Definition of “fall”
Q. Is there a standard definition of a resident/patient fall or does each organization need to define it?
A. Each organization needs to define what they consider to be a patient/resident fall. (Note: state law or regulation may define this for Long Term Care.)
Resources for fall reduction programs
Q. Where can I find some information on how to design a fall reduction program? What are some of the risk factors we should be looking for? What are some steps that can be taken to reduce falls/injuries?
A. Some online and published resources inlcude:
- The National Guideline Clearinghouse (enter "fall prevention" in the search field)
- The Department of Veterans Affairs
- Guideline for the prevention of falls in older persons. American Geriatrics Society, British Geriatrics Society, and American Academy of Orthopaedic Surgeons Panel on Falls Prevention. J Am Geriatr Soc. 2001 May;49(5):664-72.
- Gillespie LD, Gillespie WJ, Robertson MC, Lamb SE, Cumming RG, Rowe BH. Interventions for preventing falls in elderly people. Cochrane Database of Systematic Reviews 2003, Issue 4. Art. No.: CD000340. DOI: 10.1002/14651858.CD000340.
Inclusion of all populations
Q. When an organization has a fall risk reduction program but it does not include all populations served, how is this scored?

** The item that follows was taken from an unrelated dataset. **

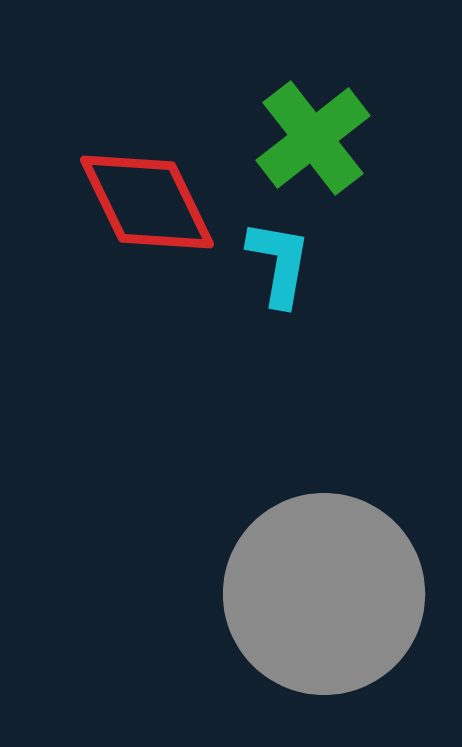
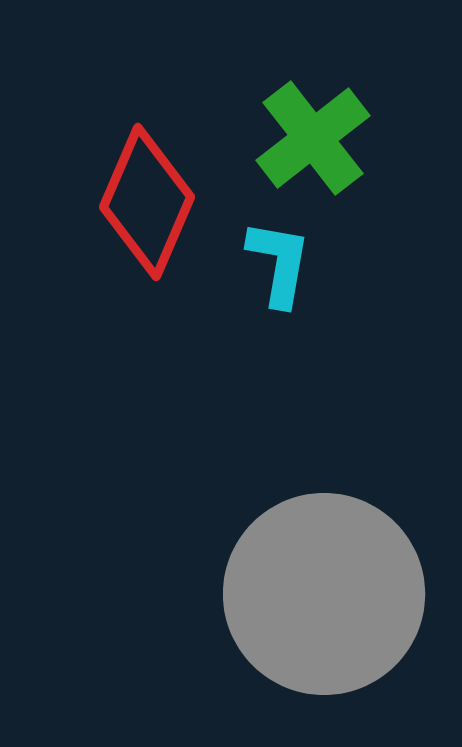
red diamond: rotated 49 degrees clockwise
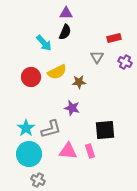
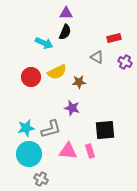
cyan arrow: rotated 24 degrees counterclockwise
gray triangle: rotated 32 degrees counterclockwise
cyan star: rotated 24 degrees clockwise
gray cross: moved 3 px right, 1 px up
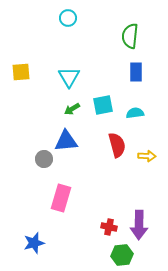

A. The organization’s fall reduction program is expected to include all patient/resident care settings and populations. We don’t prescribe what the program must include but there must be something to address the risk of harm from falls for all of the organization’s settings and populations. That includes the possibility that a specific unit or population had been assessed and determined to have a minimal risk of patient/resident harm from falls and that nothing further needs to be done for that setting or population. However, if a particular setting or population was simply ignored in the organization’s program, then it would not meet the requirement.
Q. Can we conduct a risk assessment of hospital-based outpatient areas to determine if the physical area itself presents a risk for falls or do I have to assess each patient for fall risk?
A. This is an acceptable approach under NPSG.09.02.01. Environmental factors are important considerations in relation to falls, but certainly, not the only ones. As appropriate to the populations served, the services provided, and the environment of care, a fall reduction program may include risk assessment and periodic reassessment of individual patients/residents and/or of the environment of care (such as those conducted during periodic safety tours). An organization may decide not to conduct patient/resident-specific fall risk assessments or environmental assessments but should be prepared to justify its decisions.
Q. Must we consider the effect of medications on patients’ risk of falling?
A. Goal 9B requires the implementation of a fall reduction program. Consideration of a patient/resident’s medication regimen is important in most settings including certain ambulatory settings (e.g., primary care, dialysis, surgery) in which:
- The medication regimen is known (see standard MM.01.01.01, EP 1, and NPSG.08.01.01 which require organizations to obtain a list of the patient/resident’s current medications); and,
- Staff is competent to consider medication effect in relation to falls.It may not be appropriate or necessary in other settings (e.g., phlebotomy, diagnostic radiology) where the above are not the case. In these settings, consideration of gait, balance, cognition, and environmental factors that may contribute to falls may be more important considerations for a fall reduction program.
It is helpful to identify some of the drugs/drug classes that are most frequently associated with increased risk of falling. Some suggested medication classifications are: hypnotics, sedatives, analgesics, psychotropics, antihypertensives, laxatives and diuretics. Please consider not only the class of drug, but the number of drugs (polypharmacy) and the potential for additive effects when they accumulate in the body that also increases risk.
Infants and children
Q. We are a pediatric hospital. Kids fall all the time. Toddlers toddle. Does this really apply to us?
A. After an intensive review of this topic with experts in the field of pediatric care, we have concluded the following:
- Accidentally “dropped” patients (e.g., infants) are outside the scope of this safety goal
- There should not be a blanket exemption for pediatrics
- Criteria should be developed to assist in identifying populations of children at risk for harm from falls*
- All children should be “screened” to determine whether they are in an “at risk” population
- Any child who is in an “at risk” population should be assessed and protected.
*Razmus I, Wilson D, Smith R, Newman E. Falls in hospitalized children. Pediatr Nurs. 2006 Nov-Dec;32(6):568-72.
Time frame for fall risk assessment
Q. If our inpatient fall reduction program includes a fall risk assessment of each patient, does the assessment need to be completed on admission or can it be completed within the first 24 hours of admission?
A. The organization needs to determine the timeframe that the assessment will take place. For hospital inpatients, the maximum time frame for completing admission assessments is 24 hours.